JIU adheres to standards/guidelines that it has issued for planning, designing and conducting inspections, evaluations and investigations; and applies the UNEG norms and standards when conducting evaluations.

In addition, each JIU evaluation undergoes a peer review process for quality assurance purposes.  The peer review is held as a “collective wisdom” meeting (peer review of Inspectors) of the JIU with the participation of the Executive Secretary after the completion of the first draft report.  The relevant comments from the collective wisdom are incorporated into the report prior to sending it out for comments to participating organizations and other stakeholders.  A second collective wisdom process takes place once the evaluation report has been finalized by the JIU team aimed at obtaining full agreement by the Unit on the final report/note prior to its submission for official editing. 


Use of Evaluation

JIU issues reports, notes and confidential letters. While reports are submitted to both legislative bodies and executive heads, notes and confidential letters are only submitted to the executive heads of the relevant organizations.

The Advisory Committee on Administrative and Budgetary Questions (ACABQ) receives all JIU reports for information and, if deemed appropriate, may choose to issue comments and observations on any of the reports which fall within its competence.

When a JIU report concerns more than one agency, the respective executive heads will consult and, to the extent possible, co-ordinate their comments. These are submitted to the legislative bodies of the respective organizations no later than six months of receipt of the report for consideration at their following meeting. The executive heads of the organizations concerned inform JIU of decisions taken on the reports addressed to their legislative bodies.

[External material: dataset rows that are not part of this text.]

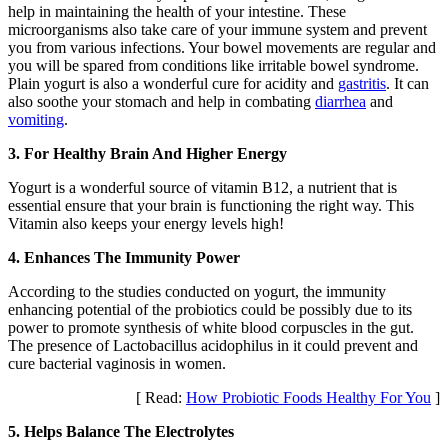
help in maintaining the health of your intestine. These
microorganisms also take care of your immune system and prevent
you from various infections. Your bowel movements are regular and
you will be spared from conditions like irritable bowel syndrome.
Plain yogurt is also a wonderful cure for acidity and
gastritis
. It can
also soothe your stomach and help in combating
diarrhea
and
vomiting
.
3. For Healthy Brain And Higher Energy
Yogurt is a wonderful source of vitamin B12, a nutrient that is
essential ensure that your brain is functioning the right way. This
Vitamin also keeps your energy levels high!
4. Enhances The Immunity Power
According to the studies conducted on yogurt, the immunity
enhancing potential of the probiotics could be possibly due to its
power to promote synthesis of white blood corpuscles in the gut.
The presence of Lactobacillus acidophilus in it could prevent and
cure bacterial vaginosis in women.
[ Read:
How Probiotic Foods Healthy For You
]
5. Helps Balance The Electrolytes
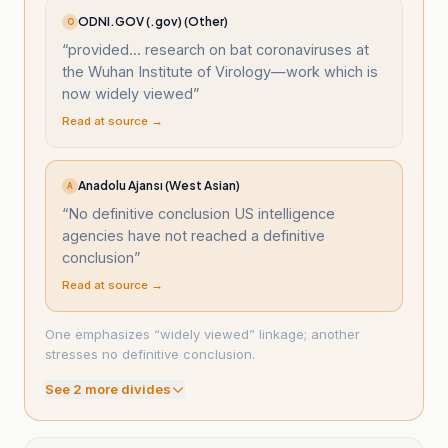
ODNI.GOV (.gov) (Other)
O
“
provided... research on bat coronaviruses at
the Wuhan Institute of Virology—work which is
now widely viewed
”
Read at source →
Anadolu Ajansı (West Asian)
A
“
No definitive conclusion US intelligence
agencies have not reached a definitive
conclusion
”
Read at source →
One emphasizes “widely viewed” linkage; another
stresses no definitive conclusion.
See
2
more divide
s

The JIU has established a systematic process for tracking each step taken towards the consideration of evaluations by the appropriate legislative organs and/or executive heads, including measures taken by secretariat officials.  The JIU maintains a database for recording and tracking the follow up of recommendations of JIU evaluations. The JIU established a web-based tracking system (WBTS) in 2012 to facilitate follow-up and use of its recommendations.

In accordance with the JIU Statute, Article 11, executive heads of participating organizations are expected to ensure that JIU recommendations approved by their respective legislative body are implemented as expeditiously as possible. The legislative body may follow the implementation of the recommendations and may request JIU to issue follow-up reports. JIU may decide to prepare such reports on its own initiative.

All JIU reports are available on the Internet (www.unjiu.org see notes, reports and letters section). 


Joint Evaluation

The JIU to date has not undertaken joint evaluations due to its status as an independent oversight body.


System-wide evaluations/reviews

The Unit’s main focus is system-wide.  On averageJIU has been issuing 7 system-wide reports a year, ranging from key management issues (e.g., human resource management, procurement practices, RBM, accountability) to thematic and programmatic issues e.g., UN-Oceans, Mine Action, South-South and Triangular Cooperation, etc.

System-wide reports are conducted on issues which are of common concern to all organizations and for which solutions require concerted action and a collective approach through the CEB machinery, including reports for which individual solutions to common problems must be devised for each organization.